What to do: Reproduce the records below exactly as given.

[Content revision data]
%%

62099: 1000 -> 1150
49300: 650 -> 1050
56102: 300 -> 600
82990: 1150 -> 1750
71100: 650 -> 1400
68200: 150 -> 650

%%

Result for this exercise:
62099: 1000 -> 1150
49300: 650 -> 1050
56102: 300 -> 600
82990: 1150 -> 1750
71100: 650 -> 1400
68200: 150 -> 650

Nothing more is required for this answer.